Tech Ed Session ARC305: Code Generation: Architecting a New Kind of Reuse (Scott Hanselman, Corillian)
published: Thu, 16-Jun-2005 | updated: Thu, 16-Jun-2005
This was a controversial, hit-them-between-the-eyes, rapid-fire talk from a well-regarded developer in the .NET world. Scott Hanselman is Chief Architect at Corillian Corporation, a company that writes online banking software and sells it to banks, the epitome of a vertical market. It's successful: apparently it has 25% of the market. However, they have a big issue, not faced by many software companies: every license they sell requires extensive customization (Bank X doesn't want their site to look like Bank Y's).
He started off the session with a pretty bold, bald statement: "A Word document has no teeth." By this he meant that a design document written in Word does not break builds, does not fail unit tests, does not cause assertions to fail, etc. Unlike John Donne's Man, it exists as an island.
In other words, the design document, when written in Word, provides a fundamental disconnect between designer/architect and developer. The designer writes down what he visualizes in a design, and it's left to the developer to try and interpret the designer's vision as code. Unfortunately, there's no way for the developer to tie his code to phrase/sentences/paragraphs in the design document, to ensure he's accurately captured everything the designer wanted, to make certain that when the document changes that he's notified of the changes, and so on.
Hanselman's assertion (actually it's more than that: he was describing how Corillian write their software) is to define the design in a DSL (Domain Specific Language). The textual expression of the DSL can be anything you like but it makes sense for it to be XML, just because of the plethora of tools available that can process XML. Corillian also write an XSD (XML schema definition) to provide validation services for their design document.
However it doesn't end there.
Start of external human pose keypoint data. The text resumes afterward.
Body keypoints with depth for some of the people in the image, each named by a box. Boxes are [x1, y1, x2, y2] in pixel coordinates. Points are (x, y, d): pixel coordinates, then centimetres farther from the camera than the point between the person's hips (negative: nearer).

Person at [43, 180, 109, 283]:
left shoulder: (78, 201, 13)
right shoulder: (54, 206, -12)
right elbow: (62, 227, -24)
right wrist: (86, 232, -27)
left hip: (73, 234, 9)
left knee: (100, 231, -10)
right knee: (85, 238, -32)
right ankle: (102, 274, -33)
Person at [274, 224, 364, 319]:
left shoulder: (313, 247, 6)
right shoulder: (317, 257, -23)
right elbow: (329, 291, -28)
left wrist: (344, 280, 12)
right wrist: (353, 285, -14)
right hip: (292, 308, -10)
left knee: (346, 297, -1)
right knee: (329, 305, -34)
From this design XML document, Corillian use XSL scripts, code generators (they use CodeSmith), and other hand-written programs to
- generate the domain object model (DOM) code
- generate the NUnit tests to test the DOM
- generate the HTML help files describing the DOM for Visual Studio
- generate the DOM's Intellisense XML for Visual Studio
- generate the NAnt build scripts (no longer do new files or tests get forgotten)
- generate WordML documents that describe the design
Yes, you read that last one correctly, they can generate Word documents for the design.
So, Corillian reuse the work done and the information in their design document in lots of different ways. It's not code reuse really, it's more information reuse. If you don't like a description of a domain object, just go ahead and alter it in the design XML document and regenerate everything. If you need a new event for a domain object, write the relevant section in the XML, adding a description, hint, help text and the like and regenerate.
On a more practical front, he mentioned that their product build is not just a compilation-only process, but that it generates all artifacts prior to the compilation step. That way, all compiled artifacts are always up-to-date.
He also went into a little bit of detail about their philosophy and why they went this route. It seems that in the retail banking market there is a middle tier system that nearly everyone uses. It was written in the early nineties in C++ using COM, and was designed to interface a single do-everything routine to which you pass a specially formatted string. A bit like running a complex command-line application to which you have to pass all the run information as arguments on the command line.
To survive they had to encapsulate the various calls to this do- everything routine in a class model ("to add a new account you call the routine with "blahblah" as the string parameter", "to transfer data between account X and account Y, you use "foofoo", and so on, depressingly on). Once they started writing the class model, they found that they were repeating code patterns all over the place, not code per se, but styles of writing code to do something. They experimented with code gen, and it grew from there on.
The other thing he talked about was developing web controls that are very specific to your domain, and that have good design behavior. In other words, instead of developing a general data grid that you could reuse, you would instead develop a web control that displayed transactions in an account. This control could be plugged into Visual Studio where the developer could drop it on a page and set the various properties. He said, essentially, that they spent the time to do it right the first time for the first web control, refactoring the code as necessary to produce something that could easily be generated, and then converted it into a template for the code-gen tool.
(Sidebar: apparently writing a web control requires writing several different inter-related classes. Inheritance is not an option -- not having done this before I don't know all the issues -- so you're left with the issue of writing similar code over and over again. This is obviously an ideal candidate for code gen.)
In fact, that same development methodology was used in other places as well. If you need to write a class that encapsulates some behavior for lots of different types of domain objects, write it by hand for the first domain object and refactor/test the heck out of it. Then create a template and generate the code ad nauseam for your different domain objects.
Although the session was thought-provoking, I longed to see some of the code and surf the entire code generation framework to understand the short-cuts they'd taken that he wasn't talking about. In my own forays into code gen, there always seems to be a point at which you can't gen the code anymore because of some specialized behavior, etc. In one project I worked on, we even had to abandon code generating after a certain point. I would have loved to have had some time alone in their codebase, doing some research.